*Problem to solve*:
Search the listing for the word "docLinkHtml" and return each line that contains it.
--------------------
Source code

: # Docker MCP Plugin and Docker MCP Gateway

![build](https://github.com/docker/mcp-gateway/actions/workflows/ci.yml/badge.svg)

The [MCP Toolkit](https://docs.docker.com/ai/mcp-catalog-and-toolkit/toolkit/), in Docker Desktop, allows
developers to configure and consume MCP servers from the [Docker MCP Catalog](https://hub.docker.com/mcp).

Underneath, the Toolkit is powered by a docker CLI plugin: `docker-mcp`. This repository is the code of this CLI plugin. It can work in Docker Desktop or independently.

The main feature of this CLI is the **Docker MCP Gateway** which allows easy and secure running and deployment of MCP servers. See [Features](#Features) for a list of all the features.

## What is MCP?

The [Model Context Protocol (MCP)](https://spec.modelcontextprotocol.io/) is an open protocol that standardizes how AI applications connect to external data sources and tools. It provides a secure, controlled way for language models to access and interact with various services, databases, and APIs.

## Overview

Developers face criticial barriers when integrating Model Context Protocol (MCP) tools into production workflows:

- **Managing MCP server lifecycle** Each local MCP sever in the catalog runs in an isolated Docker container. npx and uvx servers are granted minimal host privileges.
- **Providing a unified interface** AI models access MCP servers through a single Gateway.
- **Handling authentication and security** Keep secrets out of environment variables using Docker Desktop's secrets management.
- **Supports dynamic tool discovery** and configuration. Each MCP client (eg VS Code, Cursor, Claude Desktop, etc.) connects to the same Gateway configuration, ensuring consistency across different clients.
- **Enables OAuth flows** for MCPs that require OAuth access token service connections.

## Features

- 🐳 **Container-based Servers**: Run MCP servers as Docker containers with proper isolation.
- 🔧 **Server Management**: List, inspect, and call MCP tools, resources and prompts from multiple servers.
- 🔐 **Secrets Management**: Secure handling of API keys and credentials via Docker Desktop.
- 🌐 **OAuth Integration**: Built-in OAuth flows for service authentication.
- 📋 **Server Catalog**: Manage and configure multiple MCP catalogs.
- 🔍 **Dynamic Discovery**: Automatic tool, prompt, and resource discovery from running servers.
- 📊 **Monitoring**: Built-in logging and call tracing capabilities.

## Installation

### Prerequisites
--------------------
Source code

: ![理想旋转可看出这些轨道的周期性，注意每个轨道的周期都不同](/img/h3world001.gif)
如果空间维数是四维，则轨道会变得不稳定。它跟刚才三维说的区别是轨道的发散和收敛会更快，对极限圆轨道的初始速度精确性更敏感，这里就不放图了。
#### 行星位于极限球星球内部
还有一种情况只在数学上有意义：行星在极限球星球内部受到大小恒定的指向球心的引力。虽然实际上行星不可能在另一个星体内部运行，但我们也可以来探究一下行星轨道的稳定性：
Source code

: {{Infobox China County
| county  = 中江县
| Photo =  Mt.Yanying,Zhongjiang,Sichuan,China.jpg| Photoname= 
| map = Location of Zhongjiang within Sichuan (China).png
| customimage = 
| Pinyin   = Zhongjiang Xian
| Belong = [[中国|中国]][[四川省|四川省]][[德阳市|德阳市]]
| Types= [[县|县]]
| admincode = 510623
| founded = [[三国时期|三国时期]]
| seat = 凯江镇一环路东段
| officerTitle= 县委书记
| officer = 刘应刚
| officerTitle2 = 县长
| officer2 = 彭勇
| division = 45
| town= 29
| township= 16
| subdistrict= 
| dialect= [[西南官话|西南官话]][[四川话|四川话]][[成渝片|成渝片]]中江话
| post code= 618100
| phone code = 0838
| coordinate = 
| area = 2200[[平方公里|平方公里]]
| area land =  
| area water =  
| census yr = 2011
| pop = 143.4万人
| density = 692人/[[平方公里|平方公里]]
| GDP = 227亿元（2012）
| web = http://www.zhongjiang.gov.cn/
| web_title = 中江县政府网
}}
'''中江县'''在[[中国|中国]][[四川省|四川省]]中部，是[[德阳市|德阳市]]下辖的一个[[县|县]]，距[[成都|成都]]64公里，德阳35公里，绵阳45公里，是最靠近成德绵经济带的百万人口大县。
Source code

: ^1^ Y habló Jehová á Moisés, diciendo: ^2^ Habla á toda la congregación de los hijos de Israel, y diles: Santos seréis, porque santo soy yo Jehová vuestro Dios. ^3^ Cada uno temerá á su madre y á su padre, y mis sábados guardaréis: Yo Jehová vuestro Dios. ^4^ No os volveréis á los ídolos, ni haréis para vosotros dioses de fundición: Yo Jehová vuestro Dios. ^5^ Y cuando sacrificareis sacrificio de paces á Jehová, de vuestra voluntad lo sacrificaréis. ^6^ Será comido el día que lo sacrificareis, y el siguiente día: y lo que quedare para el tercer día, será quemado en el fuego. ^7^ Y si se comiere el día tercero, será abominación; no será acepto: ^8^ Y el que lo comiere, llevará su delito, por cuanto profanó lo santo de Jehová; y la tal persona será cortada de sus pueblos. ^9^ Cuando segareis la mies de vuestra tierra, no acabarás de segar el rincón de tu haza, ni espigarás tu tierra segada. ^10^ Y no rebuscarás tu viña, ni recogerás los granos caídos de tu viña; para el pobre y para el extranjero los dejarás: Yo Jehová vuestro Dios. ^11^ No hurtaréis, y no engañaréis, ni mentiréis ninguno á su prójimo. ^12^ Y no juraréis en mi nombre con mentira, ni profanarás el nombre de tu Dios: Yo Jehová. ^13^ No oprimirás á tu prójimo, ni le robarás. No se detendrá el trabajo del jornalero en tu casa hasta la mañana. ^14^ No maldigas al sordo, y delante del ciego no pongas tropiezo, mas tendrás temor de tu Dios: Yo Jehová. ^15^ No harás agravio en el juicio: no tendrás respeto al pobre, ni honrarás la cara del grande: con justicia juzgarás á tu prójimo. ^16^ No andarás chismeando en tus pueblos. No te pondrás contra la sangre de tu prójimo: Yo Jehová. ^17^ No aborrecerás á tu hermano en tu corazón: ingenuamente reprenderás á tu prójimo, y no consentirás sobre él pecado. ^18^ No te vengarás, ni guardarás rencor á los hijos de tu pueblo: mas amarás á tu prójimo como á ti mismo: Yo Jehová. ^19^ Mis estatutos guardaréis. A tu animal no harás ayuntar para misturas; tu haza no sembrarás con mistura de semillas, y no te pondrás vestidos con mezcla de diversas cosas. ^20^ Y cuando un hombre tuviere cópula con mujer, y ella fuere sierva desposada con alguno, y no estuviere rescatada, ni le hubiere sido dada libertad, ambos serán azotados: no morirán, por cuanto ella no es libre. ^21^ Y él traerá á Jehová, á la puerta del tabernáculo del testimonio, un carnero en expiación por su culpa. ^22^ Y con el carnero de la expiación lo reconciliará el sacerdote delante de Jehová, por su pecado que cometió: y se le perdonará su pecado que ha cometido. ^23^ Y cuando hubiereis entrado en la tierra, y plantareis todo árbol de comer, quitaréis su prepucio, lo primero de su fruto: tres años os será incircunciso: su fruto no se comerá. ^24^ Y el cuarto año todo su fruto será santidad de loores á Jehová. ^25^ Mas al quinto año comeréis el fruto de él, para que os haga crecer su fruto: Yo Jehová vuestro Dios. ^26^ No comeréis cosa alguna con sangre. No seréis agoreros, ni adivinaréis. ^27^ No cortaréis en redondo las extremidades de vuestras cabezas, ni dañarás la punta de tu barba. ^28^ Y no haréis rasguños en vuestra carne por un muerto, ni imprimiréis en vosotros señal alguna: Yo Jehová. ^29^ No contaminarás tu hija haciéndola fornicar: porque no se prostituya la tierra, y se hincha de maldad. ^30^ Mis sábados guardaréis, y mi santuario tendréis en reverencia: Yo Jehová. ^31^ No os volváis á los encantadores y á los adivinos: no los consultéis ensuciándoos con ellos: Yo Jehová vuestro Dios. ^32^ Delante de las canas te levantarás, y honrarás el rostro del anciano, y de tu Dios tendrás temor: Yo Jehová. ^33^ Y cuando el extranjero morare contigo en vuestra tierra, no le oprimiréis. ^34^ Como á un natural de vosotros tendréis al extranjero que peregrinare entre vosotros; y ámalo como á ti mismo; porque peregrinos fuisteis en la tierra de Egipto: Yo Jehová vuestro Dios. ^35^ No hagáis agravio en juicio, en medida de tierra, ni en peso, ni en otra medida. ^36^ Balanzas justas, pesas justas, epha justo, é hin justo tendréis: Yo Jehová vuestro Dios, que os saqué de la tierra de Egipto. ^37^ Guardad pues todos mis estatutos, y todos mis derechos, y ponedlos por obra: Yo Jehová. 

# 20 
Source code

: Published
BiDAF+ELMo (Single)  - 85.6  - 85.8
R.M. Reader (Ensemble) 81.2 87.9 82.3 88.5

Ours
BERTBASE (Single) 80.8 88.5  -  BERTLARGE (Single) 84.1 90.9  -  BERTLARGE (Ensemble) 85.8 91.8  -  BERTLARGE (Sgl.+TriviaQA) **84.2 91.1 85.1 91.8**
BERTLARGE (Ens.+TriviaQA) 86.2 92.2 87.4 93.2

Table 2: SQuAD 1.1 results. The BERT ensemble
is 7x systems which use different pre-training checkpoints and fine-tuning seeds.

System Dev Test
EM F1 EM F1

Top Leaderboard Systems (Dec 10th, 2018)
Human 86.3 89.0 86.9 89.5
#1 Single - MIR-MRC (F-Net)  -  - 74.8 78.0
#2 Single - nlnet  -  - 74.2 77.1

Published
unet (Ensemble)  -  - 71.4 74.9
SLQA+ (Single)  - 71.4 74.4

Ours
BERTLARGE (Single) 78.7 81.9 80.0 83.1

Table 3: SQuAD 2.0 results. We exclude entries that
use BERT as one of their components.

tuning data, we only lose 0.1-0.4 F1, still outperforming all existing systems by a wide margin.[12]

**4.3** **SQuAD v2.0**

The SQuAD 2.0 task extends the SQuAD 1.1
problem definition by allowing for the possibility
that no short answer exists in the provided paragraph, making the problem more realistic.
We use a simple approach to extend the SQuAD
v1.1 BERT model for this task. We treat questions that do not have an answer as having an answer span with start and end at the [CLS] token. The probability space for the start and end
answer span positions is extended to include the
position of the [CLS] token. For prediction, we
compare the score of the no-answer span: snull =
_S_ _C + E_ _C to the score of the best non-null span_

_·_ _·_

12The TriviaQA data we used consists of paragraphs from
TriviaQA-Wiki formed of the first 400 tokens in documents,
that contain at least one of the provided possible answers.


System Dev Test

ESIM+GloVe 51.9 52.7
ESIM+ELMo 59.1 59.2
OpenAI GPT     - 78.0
--------------------
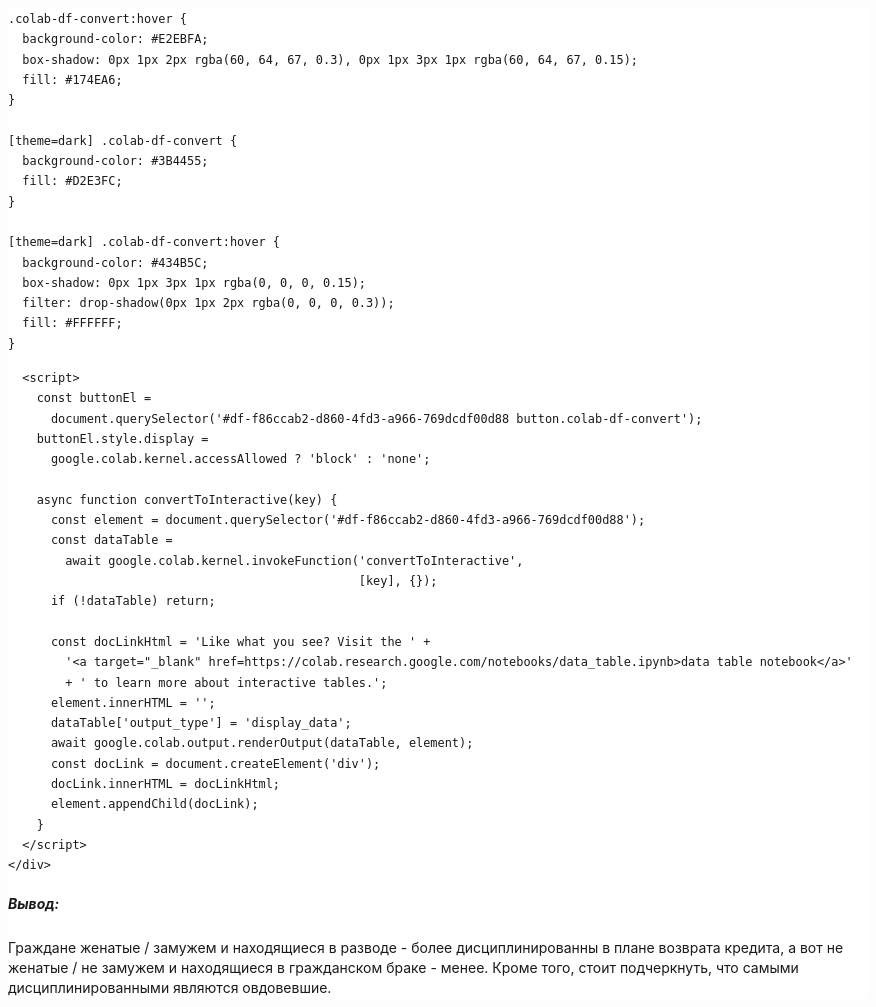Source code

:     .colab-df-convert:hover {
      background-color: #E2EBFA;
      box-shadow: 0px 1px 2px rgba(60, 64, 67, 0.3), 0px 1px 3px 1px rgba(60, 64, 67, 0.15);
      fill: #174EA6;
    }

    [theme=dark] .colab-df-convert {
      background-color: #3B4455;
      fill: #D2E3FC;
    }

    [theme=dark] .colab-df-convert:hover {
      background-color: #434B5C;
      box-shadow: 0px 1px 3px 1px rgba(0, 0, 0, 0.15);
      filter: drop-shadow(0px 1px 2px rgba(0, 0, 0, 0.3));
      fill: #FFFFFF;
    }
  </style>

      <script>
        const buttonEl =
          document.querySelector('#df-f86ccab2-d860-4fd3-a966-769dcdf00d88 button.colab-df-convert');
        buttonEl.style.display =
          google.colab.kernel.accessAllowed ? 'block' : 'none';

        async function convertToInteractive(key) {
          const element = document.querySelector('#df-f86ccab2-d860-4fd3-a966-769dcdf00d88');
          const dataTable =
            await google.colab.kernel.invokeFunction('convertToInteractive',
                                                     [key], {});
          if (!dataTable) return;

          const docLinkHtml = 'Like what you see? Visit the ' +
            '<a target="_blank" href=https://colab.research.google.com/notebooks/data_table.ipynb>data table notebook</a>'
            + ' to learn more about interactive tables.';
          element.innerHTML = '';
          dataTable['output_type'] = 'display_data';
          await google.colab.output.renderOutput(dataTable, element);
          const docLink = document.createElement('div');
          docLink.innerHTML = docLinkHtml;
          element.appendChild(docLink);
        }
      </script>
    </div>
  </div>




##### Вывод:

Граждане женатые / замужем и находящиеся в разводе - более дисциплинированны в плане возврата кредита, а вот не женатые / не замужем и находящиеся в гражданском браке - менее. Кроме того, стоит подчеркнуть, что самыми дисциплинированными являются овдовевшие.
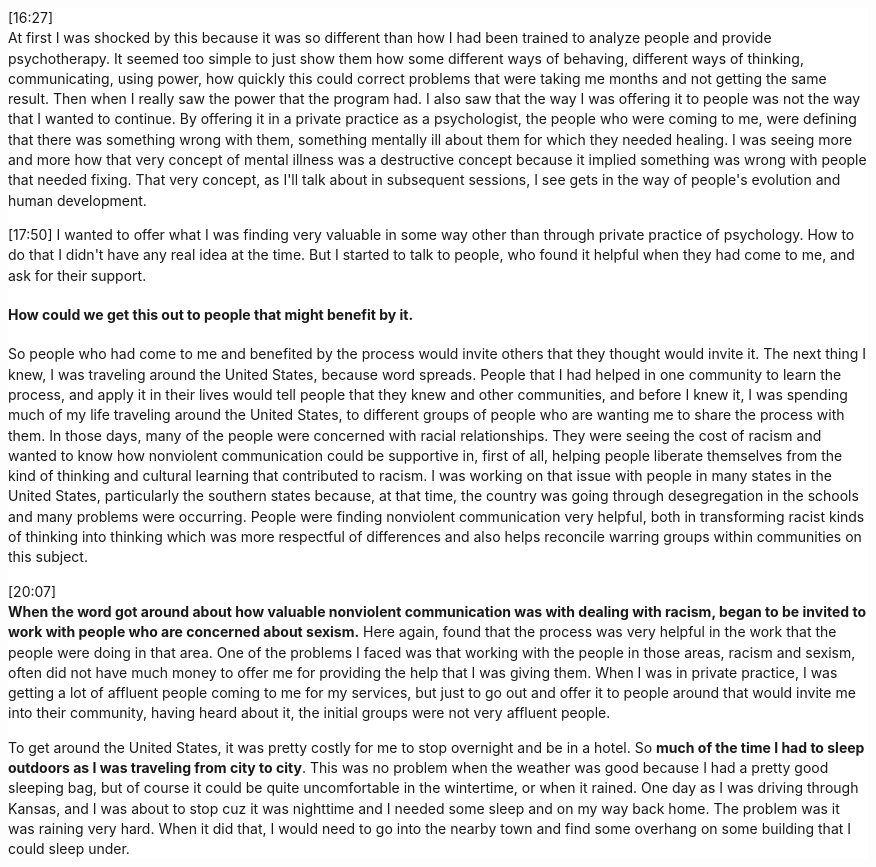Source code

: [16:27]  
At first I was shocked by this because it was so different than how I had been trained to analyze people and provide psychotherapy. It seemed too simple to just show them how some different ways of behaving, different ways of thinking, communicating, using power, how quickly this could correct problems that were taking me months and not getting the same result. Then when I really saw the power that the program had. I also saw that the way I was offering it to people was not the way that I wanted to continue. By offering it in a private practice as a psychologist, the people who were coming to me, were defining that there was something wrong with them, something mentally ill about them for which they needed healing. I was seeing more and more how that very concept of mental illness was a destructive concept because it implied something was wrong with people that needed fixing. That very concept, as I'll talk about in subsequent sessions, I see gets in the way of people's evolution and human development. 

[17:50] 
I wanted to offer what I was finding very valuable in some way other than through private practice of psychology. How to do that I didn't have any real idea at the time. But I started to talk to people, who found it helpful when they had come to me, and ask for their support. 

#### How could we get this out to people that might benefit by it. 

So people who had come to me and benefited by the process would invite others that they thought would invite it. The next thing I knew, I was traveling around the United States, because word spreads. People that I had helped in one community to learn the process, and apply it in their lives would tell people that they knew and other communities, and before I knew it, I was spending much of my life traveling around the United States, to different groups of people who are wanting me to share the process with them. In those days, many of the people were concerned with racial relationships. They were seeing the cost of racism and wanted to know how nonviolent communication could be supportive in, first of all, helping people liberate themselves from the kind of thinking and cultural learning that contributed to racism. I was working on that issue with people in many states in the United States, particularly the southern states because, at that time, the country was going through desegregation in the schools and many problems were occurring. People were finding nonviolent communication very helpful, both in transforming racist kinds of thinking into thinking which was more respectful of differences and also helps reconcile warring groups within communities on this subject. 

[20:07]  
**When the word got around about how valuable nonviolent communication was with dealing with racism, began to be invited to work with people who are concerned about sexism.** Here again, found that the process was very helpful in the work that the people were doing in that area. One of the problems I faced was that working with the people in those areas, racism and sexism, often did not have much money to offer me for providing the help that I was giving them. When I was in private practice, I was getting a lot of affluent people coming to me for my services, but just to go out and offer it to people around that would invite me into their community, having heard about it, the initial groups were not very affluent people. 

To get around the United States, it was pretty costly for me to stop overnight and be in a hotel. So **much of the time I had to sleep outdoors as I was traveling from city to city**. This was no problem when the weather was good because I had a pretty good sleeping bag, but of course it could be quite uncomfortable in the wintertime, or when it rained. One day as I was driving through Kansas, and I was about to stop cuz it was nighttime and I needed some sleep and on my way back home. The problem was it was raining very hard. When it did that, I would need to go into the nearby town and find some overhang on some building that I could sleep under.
--------------------
*Exercise result*:
          const docLinkHtml = 'Like what you see? Visit the ' +
          docLink.innerHTML = docLinkHtml;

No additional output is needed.